• **Document segment**:
- - - -
Definition of Reserves

Petroleum reserves estimated by us and included in this report are classified as proved. Only proved reserves have been evaluated for this report. Reserves classifications used by us in this report are in accordance with the reserves definitions of Rules 4–10(a) (1)–(32) of Regulation S–X of the SEC. Reserves are judged to be economically producible in future years from known reservoirs under existing economic and operating conditions and assuming continuation of current regulatory practices using conventional production methods and equipment. In the analyses of production-decline curves, reserves were estimated only to the limit of economic rates of production under existing economic and operating conditions using prices and costs consistent with the effective date of this report, including consideration of changes in existing prices provided only by contractual arrangements but not including escalations based upon future conditions. The petroleum reserves are classified as follows:

Proved oil and gas reserves – Proved oil and gas reserves are those quantities of oil and gas, which, by analysis of geoscience and engineering data, can be estimated with reasonable certainty to be economically producible—from a given date forward, from known reservoirs, and under existing economic conditions, operating methods, and government regulations—prior to the time at which contracts providing the right to operate expire, unless evidence indicates that renewal is reasonably certain, regardless of whether deterministic or probabilistic methods are used for the estimation. The project to extract the hydrocarbons must have commenced or the operator must be reasonably certain that it will commence the project within a reasonable time.
- - - -
• **What you need to do**: Transcribe the reserves passage, starting at "Proved oil and gas reserves –" and ending at "a reasonable time.". The records aren't needed for this work.
- - - -
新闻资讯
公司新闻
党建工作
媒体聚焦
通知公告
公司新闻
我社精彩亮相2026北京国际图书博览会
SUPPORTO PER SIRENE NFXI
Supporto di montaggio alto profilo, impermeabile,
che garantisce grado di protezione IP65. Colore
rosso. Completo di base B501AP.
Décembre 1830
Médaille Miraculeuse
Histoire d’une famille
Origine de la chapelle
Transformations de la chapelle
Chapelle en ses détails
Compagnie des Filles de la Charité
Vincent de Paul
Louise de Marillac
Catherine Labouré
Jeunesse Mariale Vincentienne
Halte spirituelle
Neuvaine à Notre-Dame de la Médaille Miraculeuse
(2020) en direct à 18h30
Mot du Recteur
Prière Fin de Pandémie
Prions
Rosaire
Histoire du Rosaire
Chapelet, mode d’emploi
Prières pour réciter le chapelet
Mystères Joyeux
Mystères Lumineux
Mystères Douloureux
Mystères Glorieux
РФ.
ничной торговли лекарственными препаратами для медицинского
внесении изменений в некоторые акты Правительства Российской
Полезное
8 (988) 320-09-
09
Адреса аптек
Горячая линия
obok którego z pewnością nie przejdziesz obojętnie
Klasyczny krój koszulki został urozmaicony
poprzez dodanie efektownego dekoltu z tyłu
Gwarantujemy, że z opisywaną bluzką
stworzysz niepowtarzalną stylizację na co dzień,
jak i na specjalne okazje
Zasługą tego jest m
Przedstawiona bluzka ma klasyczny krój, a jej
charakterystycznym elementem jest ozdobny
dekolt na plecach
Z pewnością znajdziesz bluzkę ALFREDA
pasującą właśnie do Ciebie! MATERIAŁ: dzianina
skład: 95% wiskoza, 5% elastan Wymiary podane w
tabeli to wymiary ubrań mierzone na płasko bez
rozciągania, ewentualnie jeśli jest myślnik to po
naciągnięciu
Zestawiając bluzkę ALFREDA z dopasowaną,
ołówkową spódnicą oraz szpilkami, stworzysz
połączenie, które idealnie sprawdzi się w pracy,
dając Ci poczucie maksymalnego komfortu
- - - -
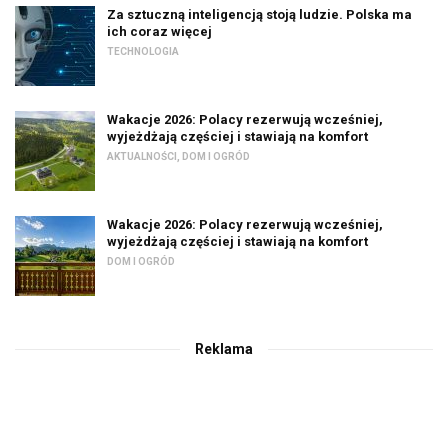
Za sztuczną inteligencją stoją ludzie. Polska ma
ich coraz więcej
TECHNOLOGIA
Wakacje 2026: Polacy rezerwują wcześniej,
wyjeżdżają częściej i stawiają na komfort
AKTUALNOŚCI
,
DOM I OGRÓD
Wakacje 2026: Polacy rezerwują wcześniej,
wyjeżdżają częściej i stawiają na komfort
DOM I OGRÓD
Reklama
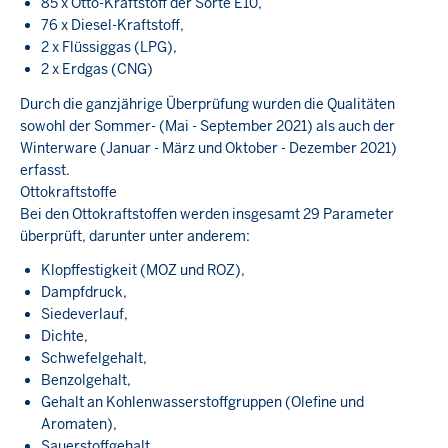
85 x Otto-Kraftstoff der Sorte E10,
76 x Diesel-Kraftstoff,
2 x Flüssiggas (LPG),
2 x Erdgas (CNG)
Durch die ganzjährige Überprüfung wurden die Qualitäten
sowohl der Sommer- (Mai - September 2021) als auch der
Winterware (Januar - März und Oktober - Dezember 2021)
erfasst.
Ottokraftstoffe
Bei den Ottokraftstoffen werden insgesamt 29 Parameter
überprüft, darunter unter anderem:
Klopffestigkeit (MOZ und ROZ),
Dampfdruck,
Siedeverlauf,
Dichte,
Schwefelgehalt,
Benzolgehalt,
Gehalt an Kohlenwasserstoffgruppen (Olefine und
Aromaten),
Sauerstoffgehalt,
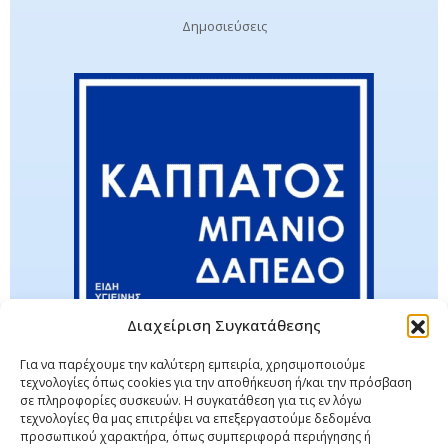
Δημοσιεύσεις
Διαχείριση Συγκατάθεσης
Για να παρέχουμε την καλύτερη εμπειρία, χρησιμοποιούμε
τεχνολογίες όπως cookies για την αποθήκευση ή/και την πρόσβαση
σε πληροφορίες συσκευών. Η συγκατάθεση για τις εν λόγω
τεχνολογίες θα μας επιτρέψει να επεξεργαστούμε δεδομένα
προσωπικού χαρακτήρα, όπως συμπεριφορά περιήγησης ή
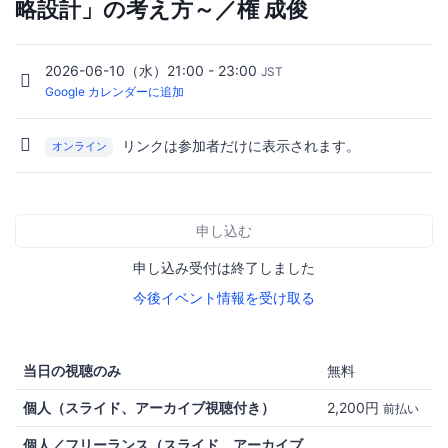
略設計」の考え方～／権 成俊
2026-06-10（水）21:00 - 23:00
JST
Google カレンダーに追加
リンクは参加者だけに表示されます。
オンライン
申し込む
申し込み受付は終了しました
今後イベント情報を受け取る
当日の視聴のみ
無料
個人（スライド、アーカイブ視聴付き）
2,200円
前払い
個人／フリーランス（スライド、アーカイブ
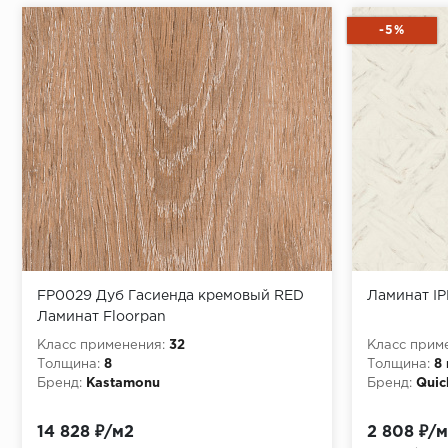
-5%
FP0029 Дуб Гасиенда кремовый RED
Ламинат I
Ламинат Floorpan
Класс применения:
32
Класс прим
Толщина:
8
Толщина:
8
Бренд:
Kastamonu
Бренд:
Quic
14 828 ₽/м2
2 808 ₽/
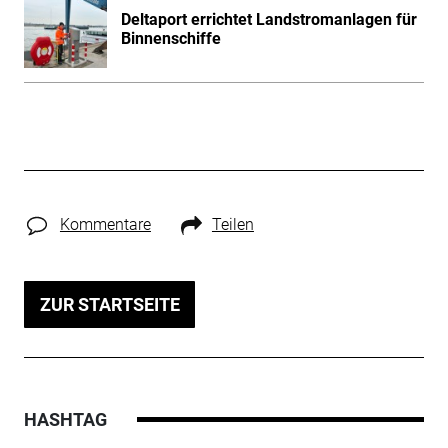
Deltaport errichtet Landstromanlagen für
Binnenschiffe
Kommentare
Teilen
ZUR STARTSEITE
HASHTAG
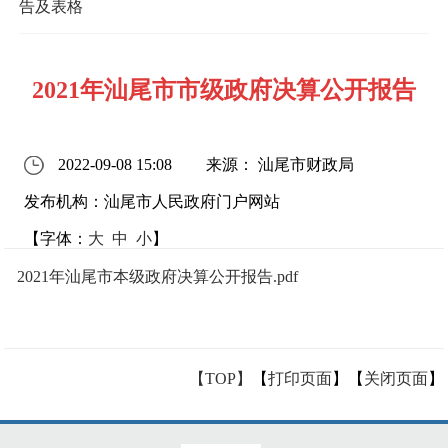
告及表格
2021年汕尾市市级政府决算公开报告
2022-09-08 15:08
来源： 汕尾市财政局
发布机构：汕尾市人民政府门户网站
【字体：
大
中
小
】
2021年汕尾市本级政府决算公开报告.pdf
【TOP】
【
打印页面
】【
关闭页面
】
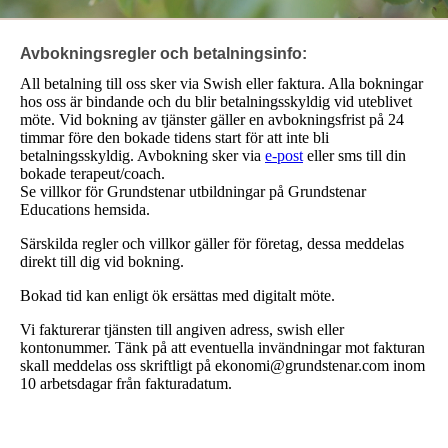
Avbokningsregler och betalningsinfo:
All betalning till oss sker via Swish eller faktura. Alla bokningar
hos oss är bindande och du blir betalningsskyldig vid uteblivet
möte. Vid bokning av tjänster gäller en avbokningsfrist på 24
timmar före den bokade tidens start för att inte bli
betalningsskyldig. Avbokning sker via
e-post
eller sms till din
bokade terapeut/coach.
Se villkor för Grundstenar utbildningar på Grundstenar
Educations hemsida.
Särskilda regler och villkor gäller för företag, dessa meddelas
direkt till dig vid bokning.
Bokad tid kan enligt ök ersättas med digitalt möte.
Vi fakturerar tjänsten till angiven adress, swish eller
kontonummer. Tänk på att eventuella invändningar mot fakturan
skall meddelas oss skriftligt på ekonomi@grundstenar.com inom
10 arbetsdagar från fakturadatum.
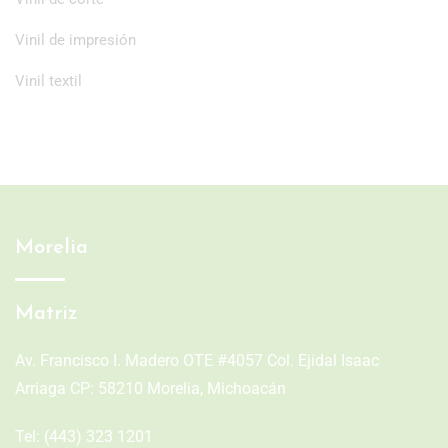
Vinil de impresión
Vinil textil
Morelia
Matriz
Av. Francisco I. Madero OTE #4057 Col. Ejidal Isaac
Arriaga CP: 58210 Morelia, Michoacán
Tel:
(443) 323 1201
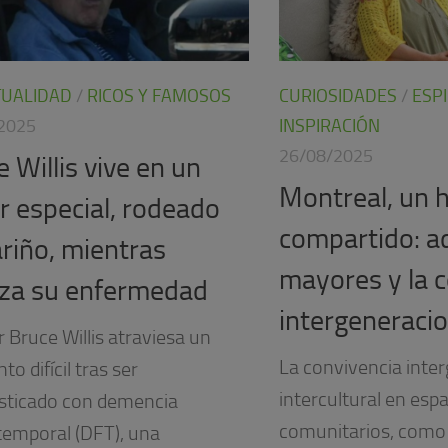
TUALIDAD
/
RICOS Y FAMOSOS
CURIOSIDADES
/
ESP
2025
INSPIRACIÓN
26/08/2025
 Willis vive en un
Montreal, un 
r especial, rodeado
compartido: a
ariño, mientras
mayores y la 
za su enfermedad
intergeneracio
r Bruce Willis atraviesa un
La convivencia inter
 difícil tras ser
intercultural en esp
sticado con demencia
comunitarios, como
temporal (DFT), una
- - - -
• **Exercise answer**:
Proved oil and gas reserves – Proved oil and gas reserves are those quantities of oil and gas, which, by analysis of geoscience and engineering data, can be estimated with reasonable certainty to be economically producible—from a given date forward, from known reservoirs, and under existing economic conditions, operating methods, and government regulations—prior to the time at which contracts providing the right to operate expire, unless evidence indicates that renewal is reasonably certain, regardless of whether deterministic or probabilistic methods are used for the estimation. The project to extract the hydrocarbons must have commenced or the operator must be reasonably certain that it will commence the project within a reasonable time.